STMG : Tout le monde peut-il apprécier l’art ? (Bonus)

La faute de goût dans Le Diable s’habille en Prada. 


1. Les jeux vidéo sont un art populaire, incapables d’être l’objet d’un vrai jugement de goût.

Si les jeux vidéo sont un art, pourquoi ne sont-il pas reconnus comme tels ? Parce que c’est un art populaire…

- Un art populaire est un art facile et frivole. 

Il autorise le détournement parodique car il ne reconnaît pas l’autorité de l’artiste. C’est un art qui est produit par une personne (du peuple ou non), qui n’est pas nécessairement à destination d’un grand public (elle n’est pas mainstream), mais qui se fait récupérer par le grand public. C’est une oeuvre victime du « braconnage textuel ». Plusieurs jeux vidéo sont par exemple modifiées (« mods ») de façon à ce que son personnage adopte les traits d’un autre personnage fictionnel ou réel (très récemment, dans Elden Ring, vous pouvez jouer un personnage qui ressemble à JL Mélenchon… et qui crie « la république c’est moi » lorsqu’il tue un boss). 

- Un art populaire est limité car il n’est aimé que par une partie spécifique de la population.

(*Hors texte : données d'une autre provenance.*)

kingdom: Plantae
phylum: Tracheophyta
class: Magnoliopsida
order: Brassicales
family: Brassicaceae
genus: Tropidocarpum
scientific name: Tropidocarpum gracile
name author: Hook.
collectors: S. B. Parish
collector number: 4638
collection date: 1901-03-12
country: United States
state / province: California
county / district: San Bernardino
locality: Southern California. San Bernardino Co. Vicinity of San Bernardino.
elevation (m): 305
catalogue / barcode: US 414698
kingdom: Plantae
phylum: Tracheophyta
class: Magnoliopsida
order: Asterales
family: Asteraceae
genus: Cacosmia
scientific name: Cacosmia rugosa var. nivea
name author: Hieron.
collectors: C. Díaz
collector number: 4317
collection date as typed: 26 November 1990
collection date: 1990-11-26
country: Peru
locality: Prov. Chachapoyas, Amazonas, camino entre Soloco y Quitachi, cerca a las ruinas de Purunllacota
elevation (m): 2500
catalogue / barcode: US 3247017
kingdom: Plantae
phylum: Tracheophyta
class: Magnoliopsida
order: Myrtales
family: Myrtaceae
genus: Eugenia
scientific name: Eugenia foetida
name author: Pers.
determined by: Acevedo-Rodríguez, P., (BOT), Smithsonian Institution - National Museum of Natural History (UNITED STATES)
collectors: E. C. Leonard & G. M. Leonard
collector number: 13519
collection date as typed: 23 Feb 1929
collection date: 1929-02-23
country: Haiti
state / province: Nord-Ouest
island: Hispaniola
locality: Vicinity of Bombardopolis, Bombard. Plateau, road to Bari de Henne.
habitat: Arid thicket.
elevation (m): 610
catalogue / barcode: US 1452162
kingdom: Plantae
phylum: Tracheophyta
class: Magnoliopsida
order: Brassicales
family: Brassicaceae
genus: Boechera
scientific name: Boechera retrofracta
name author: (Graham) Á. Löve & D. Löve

Il n’est pas en droit universel.

Par exemple, des fans aiment une oeuvre. Mais en l’aimant, ils ne la comprennent peut-être pas pleinement. Car ils ne perçoivent cette oeuvre qu’à travers leur intérêt particulier. Comprendre une oeuvre ou l’interpréter suppose de faire des comparaisons pour savoir comment se situe ce qu’on aime au sein d’un ensemble ou d’une histoire plus large. Il faut donc intégrer des points de vue et des oeuvres différents des siens. On ne peut pas se contenter de n’aimer, même fanatiquement, qu’une seule oeuvre. Tout art appelle une connaissance plus large d’oeuvres qui ne sont pas issues du même univers, qui permet de saisir des codes, des lieux communs, des évolutions. 

Pour comprendre One Piece, il faudrait s’intéresser aux mangas de tous horizons. Pour comprendre Sabrina Carpenter, il faudrait comprendre les chansons pop depuis Quincy Jones et Abba… et surtout Denniz Pop (Martin Karl Sandberg), le producteur suédois qui est à l’origine de la plupart des tubes (mort à 35 ans en 2003). Etc. 

Dans ce cas, l’art populaire n’est-il pas contraire à l’idée même de l’art ? Si une oeuvre ne concerne qu’une catégorie de la population, ou nécessite une ferveur particulière, alors elle n’est pas capable d’être universelle. Kant a raison distingue le beau, qui est « universel en droit » et l’agréable, qui n’est agréable que pour une personne particulière, pour un goût singulier. Le bon goût est bon car il s’est affranchi des singularités du goût particulier et agréable. Il nécessite d’être distancié, désintéressé, objectif. Dans ce cas, l’art populaire n’est que l’agréable.

Interview de Pierre Bourdieu sur le goût : 
« nos jugements nous jugent et nos classent nous classent. »


2. Le bon goût et le mauvais goût sont une construction sociale.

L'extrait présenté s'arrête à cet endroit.